We want visitors to consider the role of propaganda in their own lives today, as well as look at the state’s use of propaganda throughout history. That’s why, as well as displaying iconic pieces of propaganda from the Library’s collections, such as posters from both World Wars, the Cold War, and Vietnam, we’ll also be focusing on more surprising examples, such as the 2012 Olympics and even Twitter – things you wouldn’t necessarily associate with a word like ‘propaganda’.

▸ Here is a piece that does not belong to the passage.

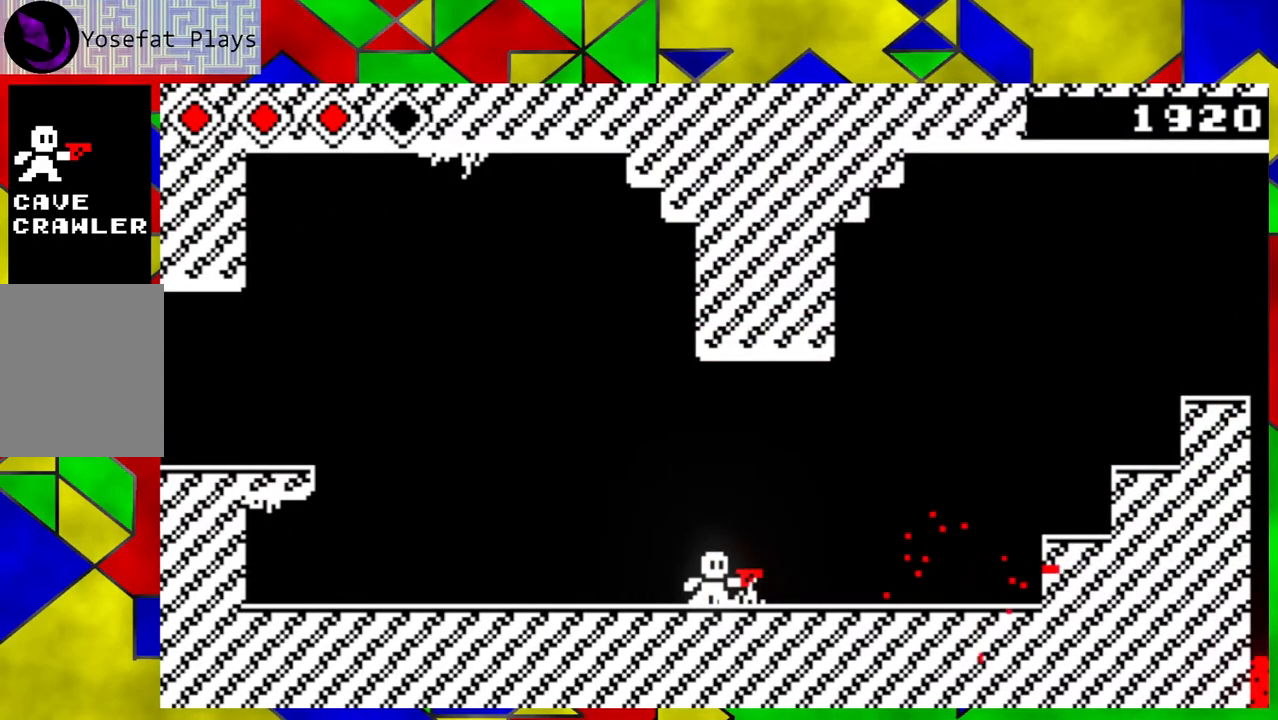
{"buttons": [], "left_stick": "right", "events": []}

With about 200 items, there’s plenty of examples of how war posters preyed on visceral reactions to death and destruction, and how the icons of a nation can be manipulated into calls to action or reaction. Yet while images like Hitler removing a mask to show a skull (illustrated by FDR’s proclamation that “the world knows that the Nazis, the Fascists, and the militarists of Japan have nothing to offer to youth, except death”) are expected fodder for any propaganda showing, there are also grand portraits of leaders like Napoleon, toweringly painted by Jean-Baptiste Borely and decked out from silky shoes to golden laurel crown. Despite its ostentatious opulence that shows him secure as emperor, it was painted as his power was declining to his ultimate defeat at Waterloo.

Painting by Irakli Toidze (1949), showing a young Stalin as a scholar; Painting from 1967 imagining a young Mao striding to single handedly win victory in the 1922 miners’ strike at Anyuan. Its thought to be the most reproduced painting anywhere in the world, with more than 900 million copies made.

Similar and subtle in using portraiture to influence a desired profile are the images of Mao and Stalin, both showing them in an idealized youth. While nothing on them blares COMMUNISM IS THE WAY, they suggest with simplicity the visions of perfection of the leaders.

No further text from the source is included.